Prof Teresa Fernandes

Kevin 2

Kevin's project: Understanding the biology of Cancer pagurus in relation to fisheries and human impact

Cancer pagurus, commonly known as the European Edible crab or Brown crab, is an important crustacean to the global fishing industry and is one of the most important commercial species in the UK.  I 2012 10,900 tonnes were landed into Scotland by UK boats worth £13.2million.  Despite their importance there are still large gaps in our understanding of their biology and ecology.

Recent studies have shown that mature female edible crabs have specific chosen sites for egg laying and undergo annual migrations along specific routes for larval dispersal.  This information will be used with behavioural ecology work to determine of these areas could be at risk  from future offshore and inshore developments and to try to obtain a better understanding of the larval stage of this species to to aid in management schemes and fisheries data.

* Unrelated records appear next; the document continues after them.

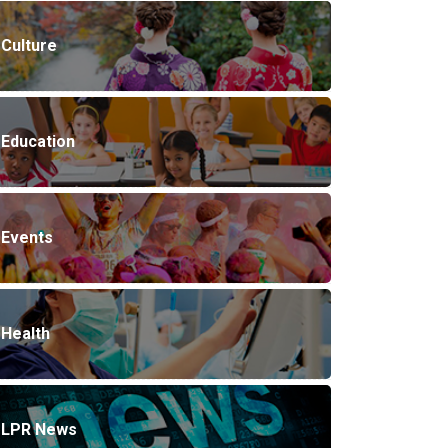
Culture
Education
Events
Health
LPR News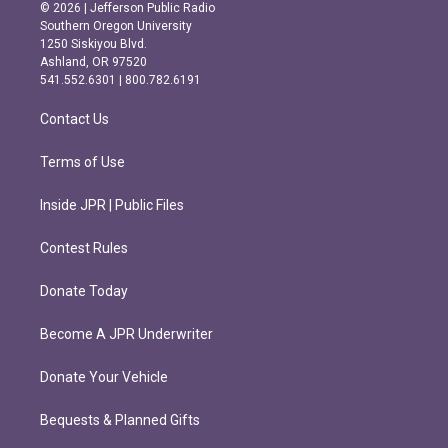
s
c
© 2026 | Jefferson Public Radio
t
e
Southern Oregon University
a
b
1250 Siskiyou Blvd.
g
o
Ashland, OR 97520
r
o
541.552.6301 | 800.782.6191
a
k
m
Contact Us
Terms of Use
Inside JPR | Public Files
Contest Rules
Donate Today
Become A JPR Underwriter
Donate Your Vehicle
Bequests & Planned Gifts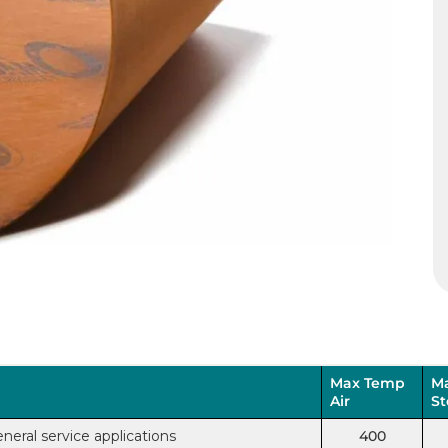
Max Temp
M
Air
S
neral service applications
400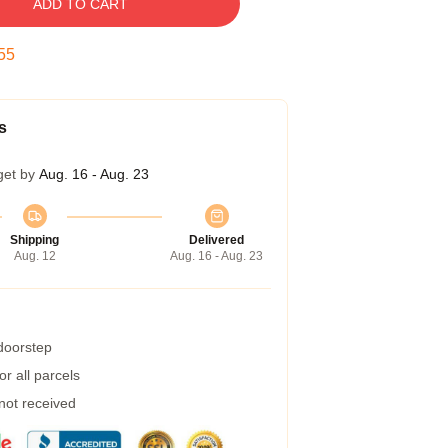
ADD TO CART
54
s
get by
Aug. 16 - Aug. 23
Shipping
Delivered
Aug. 12
Aug. 16 - Aug. 23
 doorstep
r all parcels
 not received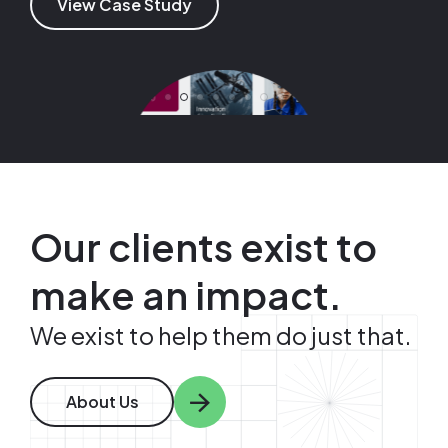
View Case Study
View Case Study
View Case Study
View Case Study
Image
Image
Our clients exist to
make an impact.
We exist to help them do just that.
About Us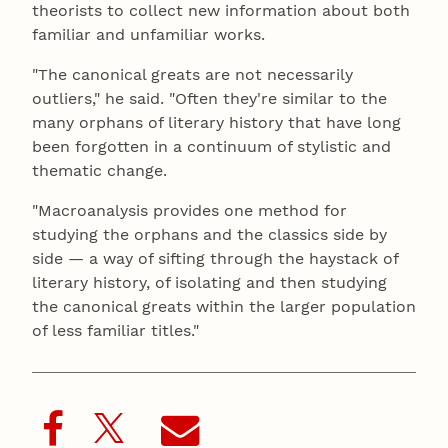
theorists to collect new information about both
familiar and unfamiliar works.
"The canonical greats are not necessarily
outliers," he said. "Often they're similar to the
many orphans of literary history that have long
been forgotten in a continuum of stylistic and
thematic change.
"Macroanalysis provides one method for
studying the orphans and the classics side by
side — a way of sifting through the haystack of
literary history, of isolating and then studying
the canonical greats within the larger population
of less familiar titles."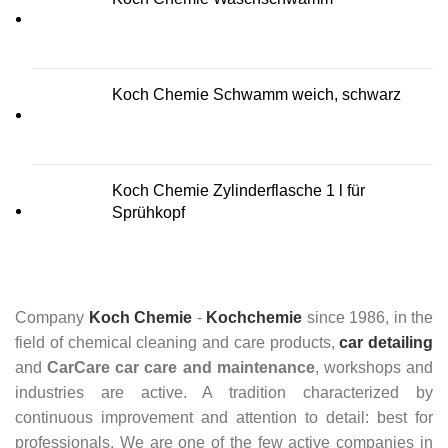
Koch Chemie Schwamm weich, schwarz
Koch Chemie Zylinderflasche 1 l für
Sprühkopf
Company
Koch Chemie
-
Kochchemie
since 1986, in the
field of chemical cleaning and care products,
car detailing
and
CarCare
car care and maintenance
, workshops and
industries are active. A tradition characterized by
continuous improvement and attention to detail: best for
professionals. We are one of the few active companies in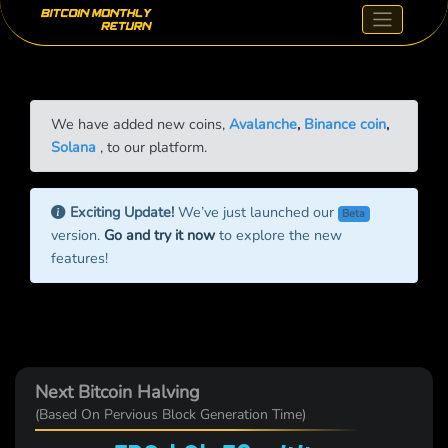
We have added new coins,
Avalanche
,
Binance coin
,
Solana
, to our platform.
Exciting Update!
We’ve just launched our
Beta
version.
Go and try it now
to explore the new
features!
Next Bitcoin Halving
(Based On Pervious Block Generation Time)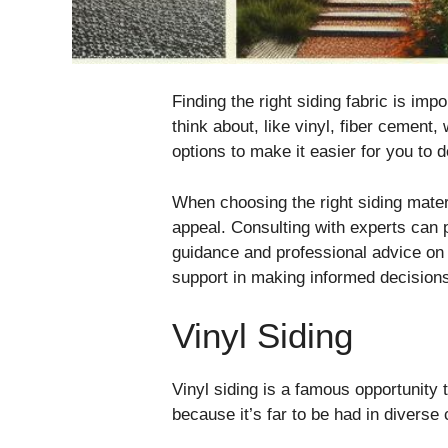
Finding the right siding fabric is im
think about, like vinyl, fiber cement,
options to make it easier for you to 
When choosing the right siding materi
appeal. Consulting with experts can 
guidance and professional advice on 
support in making informed decision
Vinyl Siding
Vinyl siding is a famous opportunit
because it’s far to be had in diverse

Information on the effect of both fisheries and other human impacts on this species is scarce.  This work hopes to provide a clearer picture on what effect these different factors are having on a behavioural and physiological level to this important species and its life-cycle.

Project's main objectives:

  1. Conduct experimental exposures to determine the effects of electromagnetic fields, underwater noise and various environmental conditions on the different life stages of the edible crab.
  2. Gain an understanding of population dynamics and map migration patterns to aid in fisheries data and to determine if these sites are at risk by current/future offshore renewables.
  3. To further our understanding of different behaviours, including mating and competition, and diseases that affect this species.

Research will be undeertaken at both St Abbs Marine Station and Heriot-Watt University.